Disclosure of protected material by a federal employee, at an intelligence agency or not, needs to be made through the formal whistleblower process. If it is not, he said, “You are at that point a leaker. The difference between leaking and whistleblowing – whistleblowing is a lawful disclosure, leaking is an unlawful communication.”
“If you’re going to be a whistleblower you’re going to do it lawfully, or you’re going to get hammered,” Meyer said. And, he warned, “they will find you out.”
Prosecutors complained that Edwards made, “sweeping, generalized claims’ about whistleblowing and broadly asserts that she has been prosecuted for revealing policies and practices that were putting American lives at risk.”
Edwards’ concerns about alleged improprieties at the Treasury Department were investigated by the department’s inspector general’s office which found no wrongdoing, said prosecutors.
“She did not need to use [Leopold] as some kind of secret intermediary. But even if she did, that still does not explain her conduct. Not a single one of the defendant’s claims of alleged wrongdoing by FinCEN involved the detailed personal information contained in a SAR,” they argued.
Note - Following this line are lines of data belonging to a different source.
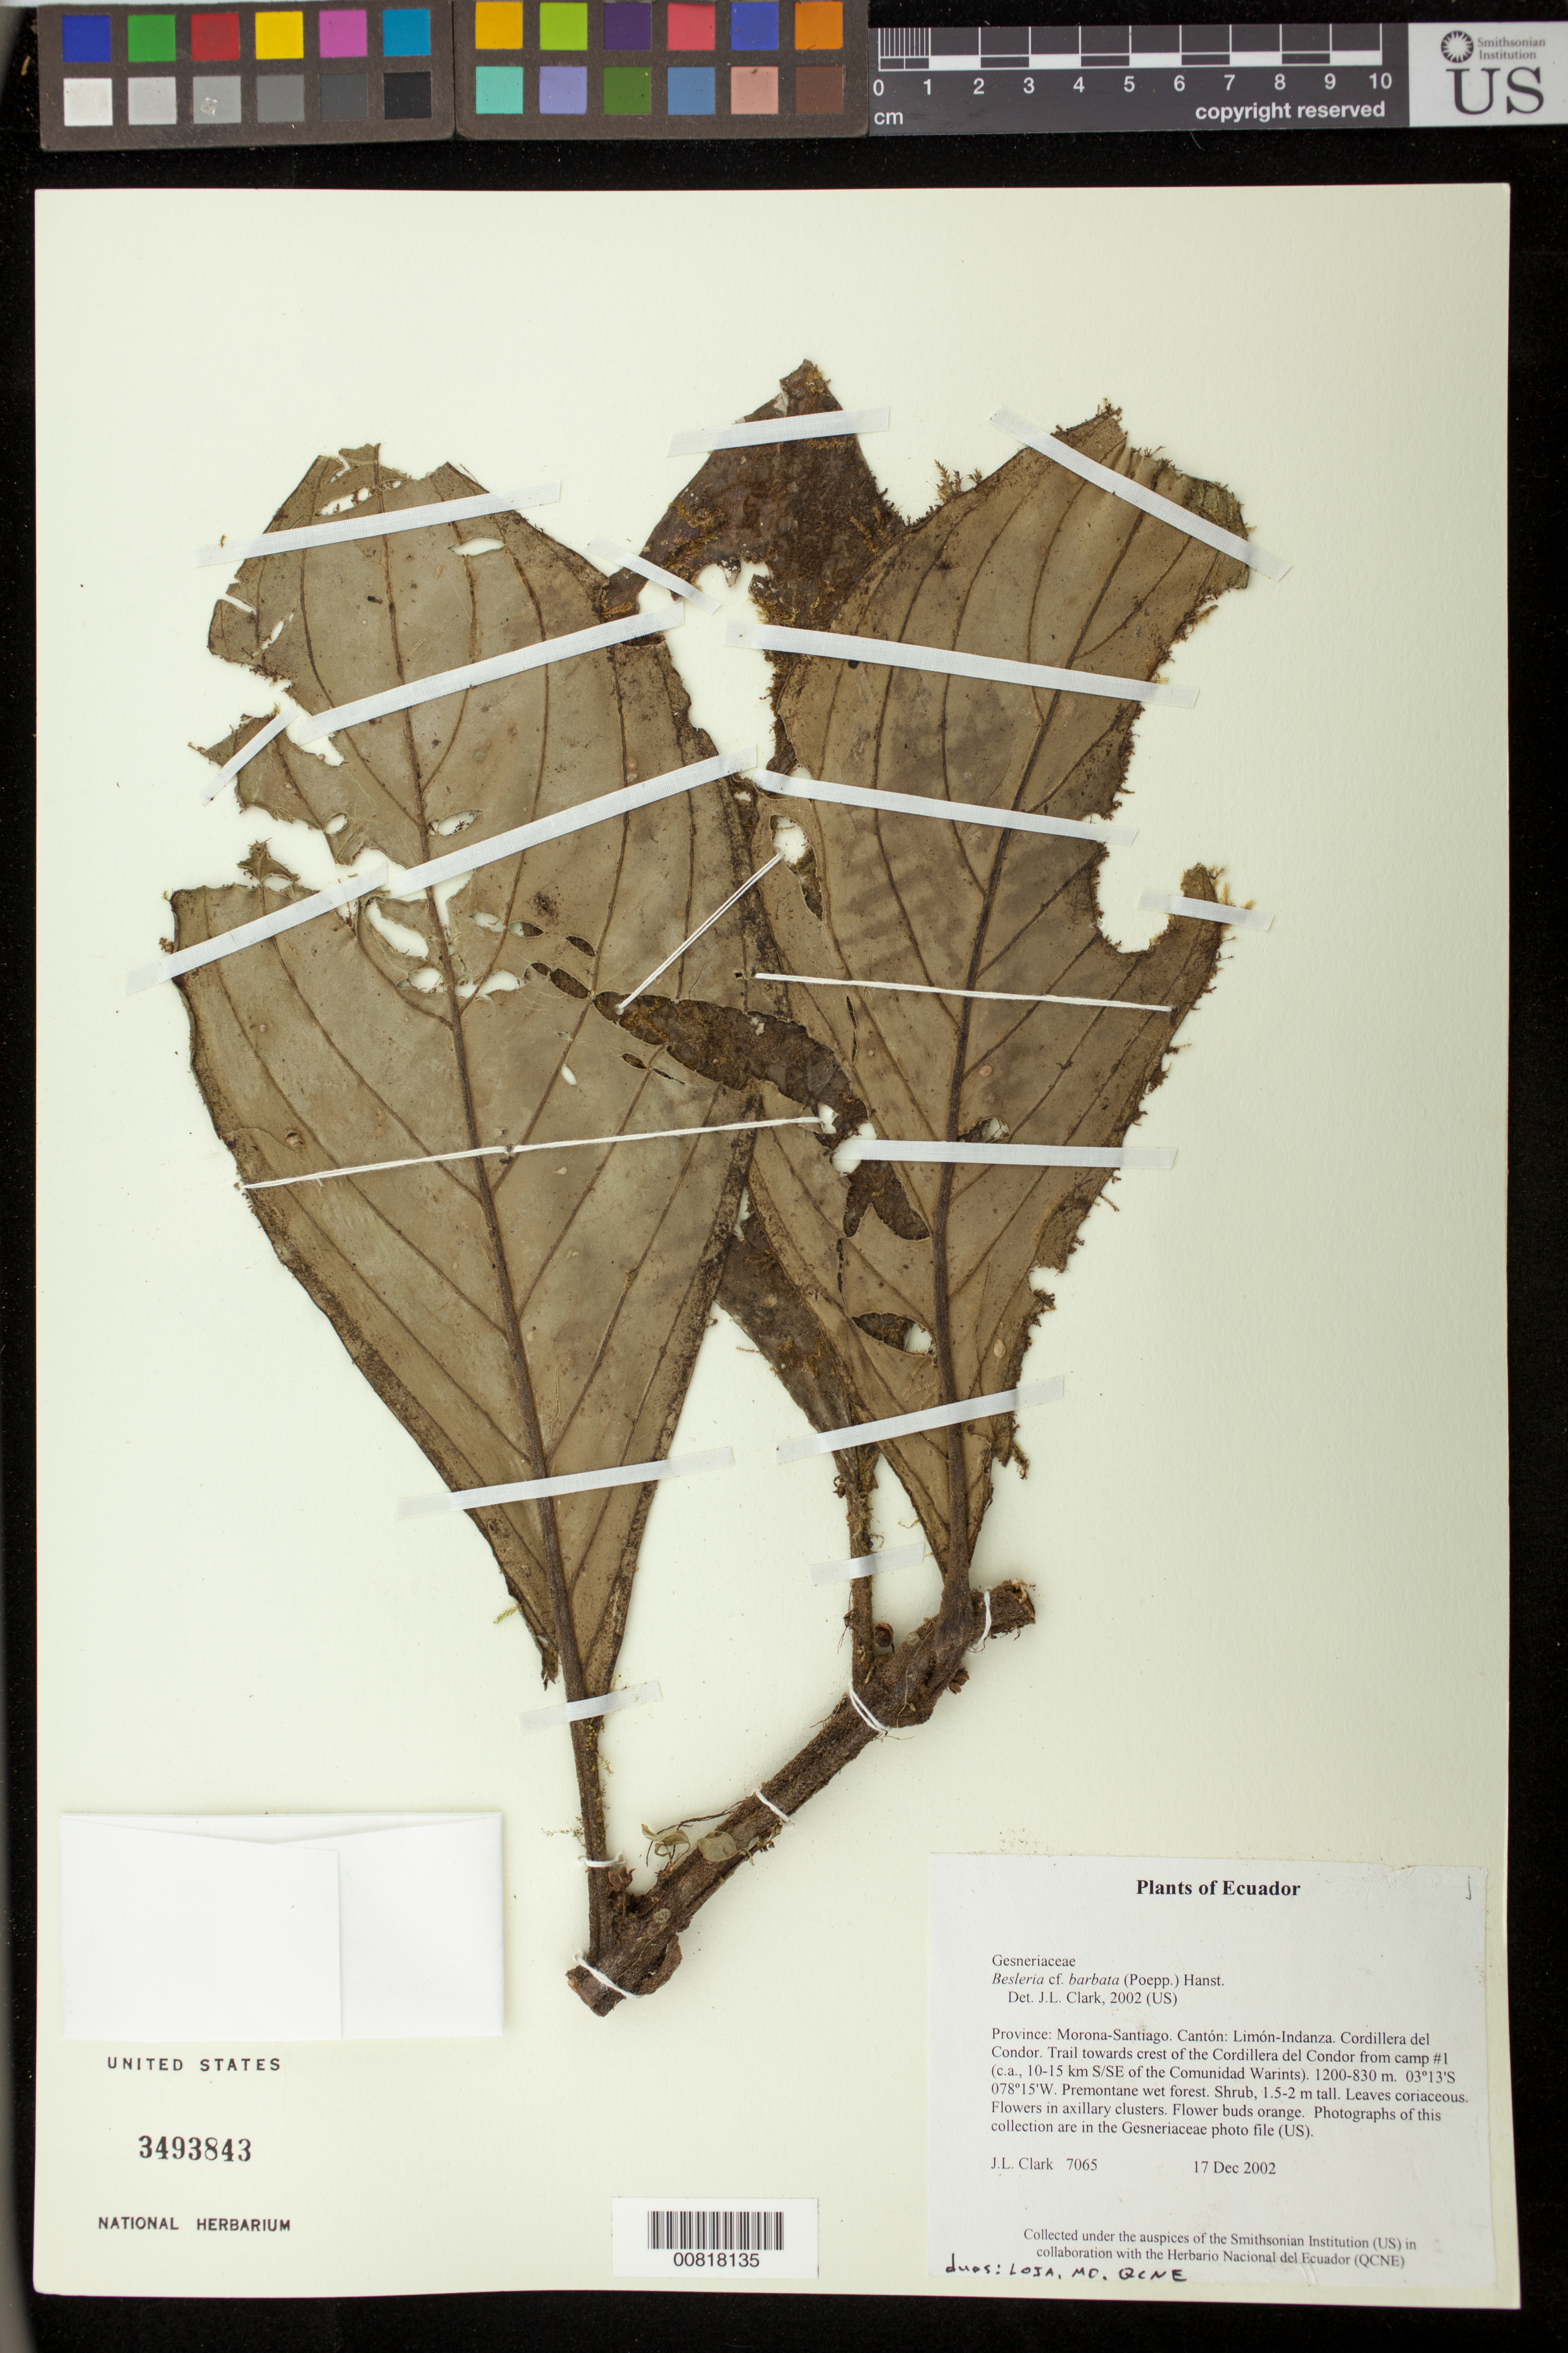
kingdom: Plantae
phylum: Tracheophyta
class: Magnoliopsida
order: Lamiales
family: Gesneriaceae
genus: Besleria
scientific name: Besleria barbata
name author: (Poepp.) Hanst.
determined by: Clark, J. L., (SEL), The Marie Selby Botanical Garden (UNITED STATES)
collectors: J. L. Clark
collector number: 7065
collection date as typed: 17 Dec 2002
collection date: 2002-12-17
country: Ecuador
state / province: Morona-Santiago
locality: Limón-Indanza. Cordillera del Condor. Trail towards crest of the Cordillera del Condor from camp #1 (c.a., 10-15 km S/SE of the Comunidad Warints).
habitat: Premontane wet forest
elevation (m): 1200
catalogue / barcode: US 3493843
Authorities cited some of the communications between Edwards and Leopold to support its allegation that Edwards’ motives included disrupting the Mueller investigation, her own personal advancement and harming FinCEN.
Edwards told the Times Dispatch that her motive was accountability. “That was my intent and sole purpose as a whistleblower. To hold those responsible for the corruption.”
Carvlin conceded in Edwards’ sentencing memorandum that her client was not authorized to disclose the material and that what she did was illegal. However, “She got no benefit from providing information to the media.”
Edwards wrote that she resigned her FinCEN job and is seeking federal retirement disability and Social Security disability. She recently had surgery at the VCU Medical Center for the removal of a lesion in her neck and is undergoing neurofeedback treatment three times a week.
She said she suffers from Post Traumatic Stress Disorder, anxiety, insomnia and depression in addition to her physical ailments.
Since her arrest in 2018, she volunteered to help all seven federally recognized Native American tribes in the state establish the Virginia Tribal Education Consortium to educate youth on the culture and heritage of Native Americans.
In a June 11 guest opinion piece in the New York Times, Mark Schoofs, the editor in chief of BuzzFeed News, wrote that Edwards should be pardoned.
Schoof noted that on the same day Edwards was sentenced “President Biden vowed to make global financial systems more transparent so that individuals and organizations engaged in corruption would find it harder to ‘shield their activities.'”
The prosecutions of persons like Edwards, he argued, “Reveal a fundamental contradiction in how the United States — home of the First Amendment and laws to protect whistle-blowers — treats the sources that make a robust press possible. The government has generally avoided prosecuting journalists. But it seems to feel no compunction about going after the people who give journalists their information.”